Last week, Democrats re-introduced the George Floyd Justice In Policing Act of 2020, named after a man who died, as shocking as the video was, with a lethal amount of drugs in his system, a severe heart condition, had COVID and was fighting with police after committing a crime. This led to a summer of violence, destruction, looting, assault, and murder. Progressives used this carefully concocted lie to convince Americans that police must be defunded. However, the “defund the police” narrative has failed; that’s proved by what is happening in Minneapolis where violent crime has spiked.
So leave it to the left to try something new to weaken law enforcement by eliminating qualified immunity, or “defund the police 2.0.”
Homicides and violent crimes are rising at shocking rates in Milwaukee and many other large cities. More than ever, qualified immunity is imperative to allow police to do their jobs without fear of baseless legal actions that could ruin their reputations, careers and financial well-being.
Removing qualified immunity will expose police officers to frivolous lawsuits, in which judges and juries could second-guess split-second decisions made by officers in good faith with a Monday morning quarterback perspective which will lead to significant financial exposure to the individual officers (or cities, if they give officer’s liability protection). It is unreasonable to expect officers to be legal scholars and think through legal arguments when attempting to take immediate action. We don’t ask this of other officials, including prosecutors and legislators, who are allowed to make discretionary decisions, even arguably wrong but good faith ones, without fear of constant lawsuits.
The U.S. Supreme Court has found: “Qualified immunity balances two important interests—the need to hold public officials accountable when they exercise power irresponsibly and the need to shield officials from harassment, distraction, and liability when they perform their duties reasonably.”
It’s the second part that liberals want to remove.
It must be emphasized: qualified immunity grants police officers performing discretionary functions immunity from civil suits unless the plaintiff shows that the officer violated “clearly established statutory or constitutional rights of which a reasonable person would have known.” It’s important to note that police do not have absolute immunity, which is enjoyed by elected officials, judges and district attorneys. More about that later.
In addition, qualified immunity doesn’t just apply to police officers. State governors, school teachers, prison officials – all government workers – are protected. But they only want to strip police officers of this protection, even though they have the toughest, most challenging jobs. They’re the ones who have to make the split-second critical decisions. In what other profession do people have to make immediate decisions that could severely alter the course of their lives? Legislators, judges, and others don’t have to make such immediate decisions. They get to sit around and think about it. But they get even stronger protection?
How can society truly weaken law enforcement? Do this!
Defund the police proponents presumably realized that only big urban departments will be defunded while surrounding suburbs still enjoying strong police departments (and less crime as a result). Eliminating qualified immunity is a way to systemically weaken, if not destroy, every police department in America.
It’s “defund the police 2.0.”
Worse, many people don’t understand what “qualified immunity” means, so they might buy the left’s false narrative that it will only “make it possible to hold bad cops accountable.”
No.
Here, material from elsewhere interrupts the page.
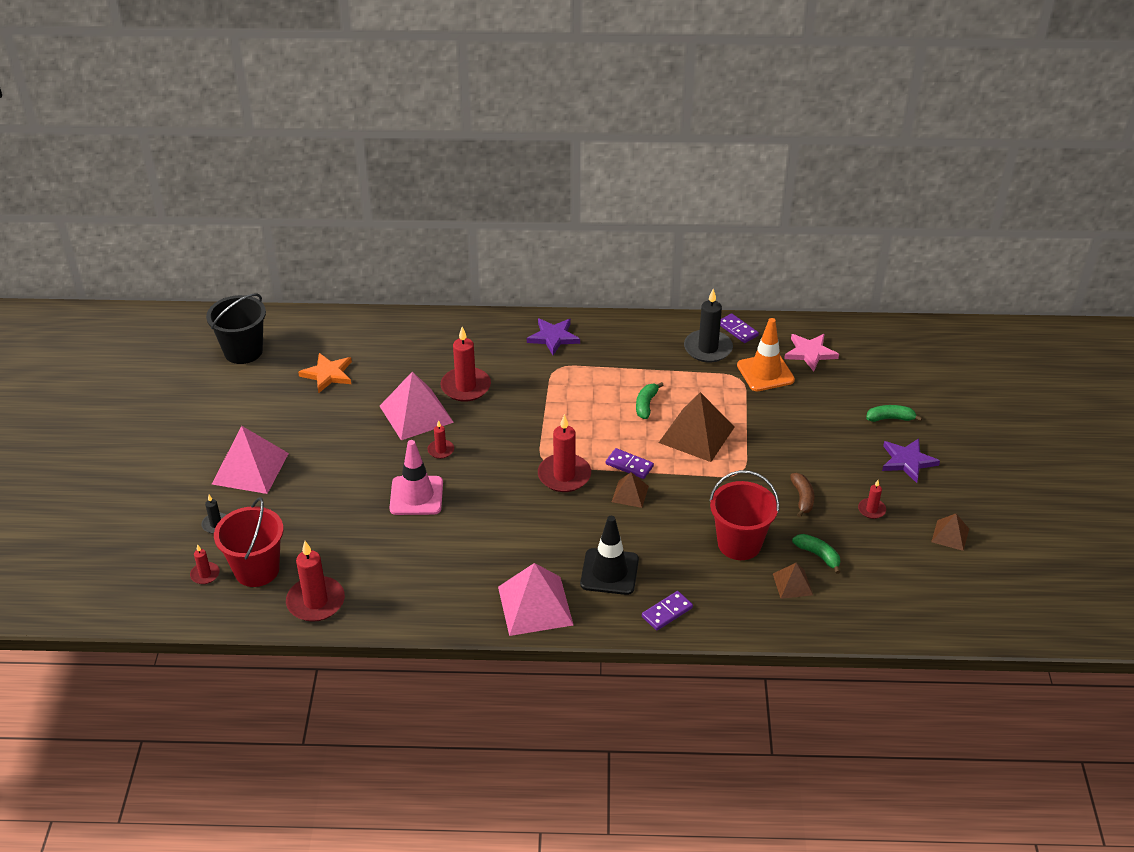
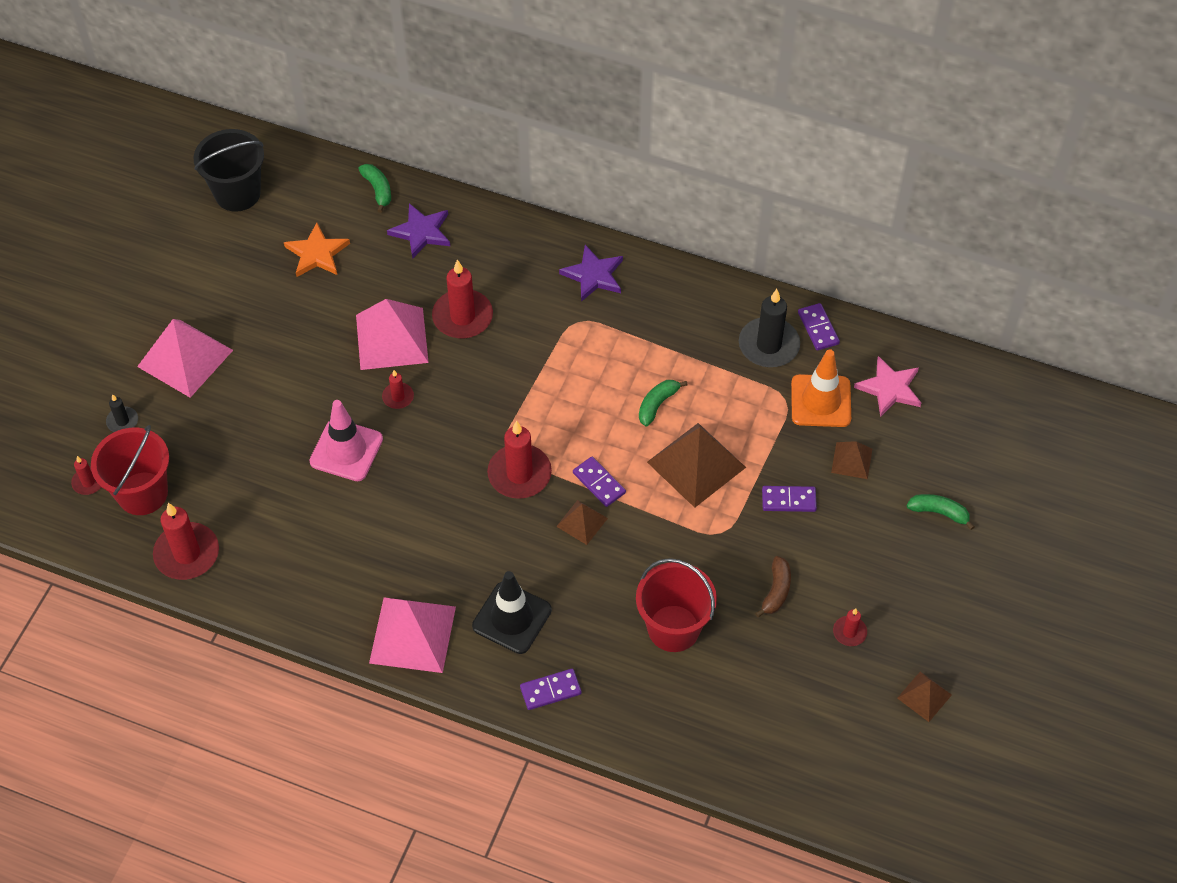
camera: 20 degrees right, 15 degrees up
brown pyramid [773,563,813,599] -> brown pyramid moved to [831,441,872,479]
green banana [792,534,840,574] -> green banana moved to [358,164,391,213]
purple star [882,438,940,483] -> purple star moved to [387,203,450,259]
none -> purple domino [762,486,817,512]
It will open the floodgates for mercenary trial attorneys to go after average cops personally, including their homes and bank accounts. If you think they would only target the “truly bad” police officers (of which there are a few), you haven’t been paying attention. The people who think curfew tickets are “racist,” for example? Will they sue each officer personally? Even if exonerated, the punishment would be in the process and the costs and stress of fending off constant lawsuits.
Here’s what will happen
Police officers require qualified immunity to perform their jobs. Police officers perform vital tasks that require split-second decisions under stressful circumstances. The absence of qualified immunity will lead officers to be hesitant to act when action is imperative.
If you want to recruit qualified officers, forget it. Who in their right mind would open themselves up to such personal liability? Every officer capable of retiring will do so. You have to protect your family. This will subject the community to a less qualified, younger police force lacking the cumulative wisdom and training of veterans. Would this be retroactive? What if it is? What if every officer can be retroactively sued personally for every decision someone didn’t like? Can pensions be targeted?
Police should not be held personally liable for actions taken to keep the public safe. During the heightened period of violence in our country, the courts recognized the important role police play in fighting crime and keeping neighborhoods safe and gave them the protection they need to do so without fear and risk of baseless civil actions
Police officers must be allowed to make good-faith mistakes or have moments of bad judgment without worrying about being a defendant in a civil action. Otherwise, they will just freeze and take no action for fear that they and their family will be financially ruined if they make the wrong call in the eyes of a jury.
Just last month, attorney Kimberley Motley sent out a “Notice of Intent” to sue letters to city and county officials along with “numerous Wauwatosa, Waukesha, and West Allis police officers” for actions taken to enforce a curfew during protests and rioting in October. If not for qualified immunity, each of these officers would have to hire their own attorney and fight these allegations, costing them time, money, and added stress.